Well, let's make that four investigations - at least.

  • WorldCom has promised a comprehensive internal audit of its books.
  • The company has also commissioned an independent investigation into its accounting practices.
  • The Securities and Exchange Commission has already filed a civil suit and is conducting its own investigation.
  • Several committees of the US Congress have promised to hold special hearings, or expand hearings into the Enron scandal to look at WorldCom as well.

And what about the shareholders?

Uh-oh ... that doesn't look too good. WorldCom's shares have just started trading again, but on Monday alone they fell 90%, to just seven cents. Three years ago they traded at $64.

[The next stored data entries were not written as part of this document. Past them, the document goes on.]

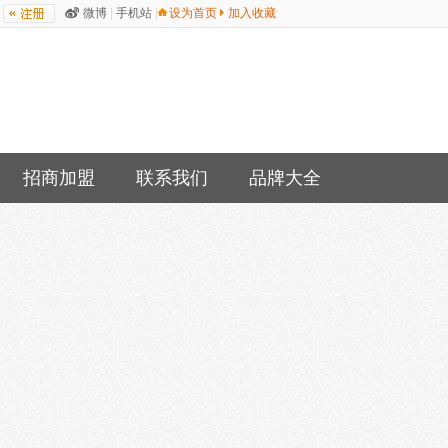
微博
|
手机站
|
设为首页
加入收藏
招商加盟
联系我们
品牌大全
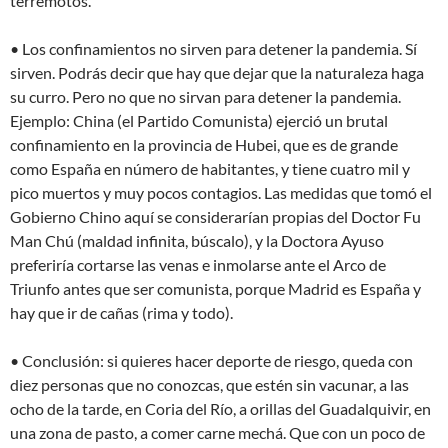
terremotos.
• Los confinamientos no sirven para detener la pandemia. Sí
sirven. Podrás decir que hay que dejar que la naturaleza haga
su curro. Pero no que no sirvan para detener la pandemia.
Ejemplo: China (el Partido Comunista) ejerció un brutal
confinamiento en la provincia de Hubei, que es de grande
como España en número de habitantes, y tiene cuatro mil y
pico muertos y muy pocos contagios. Las medidas que tomó el
Gobierno Chino aquí se considerarían propias del Doctor Fu
Man Chú (maldad infinita, búscalo), y la Doctora Ayuso
preferiría cortarse las venas e inmolarse ante el Arco de
Triunfo antes que ser comunista, porque Madrid es España y
hay que ir de cañas (rima y todo).
• Conclusión: si quieres hacer deporte de riesgo, queda con
diez personas que no conozcas, que estén sin vacunar, a las
ocho de la tarde, en Coria del Río, a orillas del Guadalquivir, en
una zona de pasto, a comer carne mechá. Que con un poco de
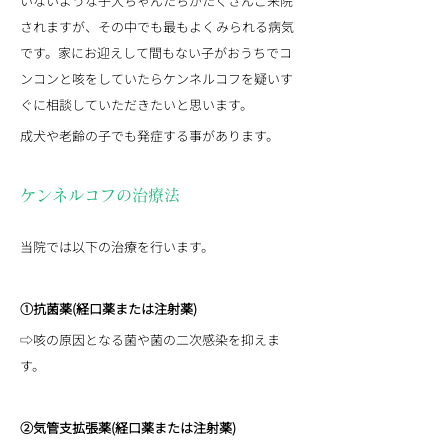
いないような子犬ちゃんたちがたくさんご来院
されますが、その中でも最もよくみられる病気
です。家にお迎えして間もない子がおうちでコ
ンコンと咳をしていたらケンネルコフを疑いす
ぐに相談していただきたいと思います。
成犬や老齢の子でも発症する事があります。
ケンネルコフの治療法
当院では以下の治療を行います。
①抗菌薬(経口薬または注射薬)
⇨咳の原因となる菌や菌の二次感染を抑えま
す。
②気管支拡張薬(経口薬または注射薬)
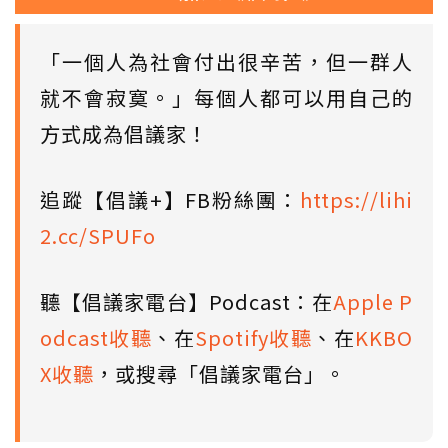
「一個人為社會付出很辛苦，但一群人
就不會寂寞。」每個人都可以用自己的
方式成為倡議家！
追蹤【倡議+】FB粉絲團：
https://lihi
2.cc/SPUFo
聽【倡議家電台】Podcast：在
Apple P
odcast收聽
、在
Spotify收聽
、在
KKBO
X收聽
，或搜尋「倡議家電台」。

By the end of the week, its shares may be delisted from the Nasdaq stock exchange. It may be a touch too late to bail out of the stock.

Any other bad news?

Ok, if you really want to hear it. WorldCom now has defaulted on $4.25bn of its $30bn debt.

Creditors can start legal proceedings and try to recover their money from whatever is left of the company.

In all likelihood, WorldCom should find itself in a bankruptcy court pretty soon.

So it's all over?

Not so fast.

WorldCom is likely to get bankruptcy protection. And many of its businesses are actually quite profitable. It's just that WorldCom piled up too many debts during its years of rapid expansion.

If WorldCom is sold off in bits, some of that money could be recovered.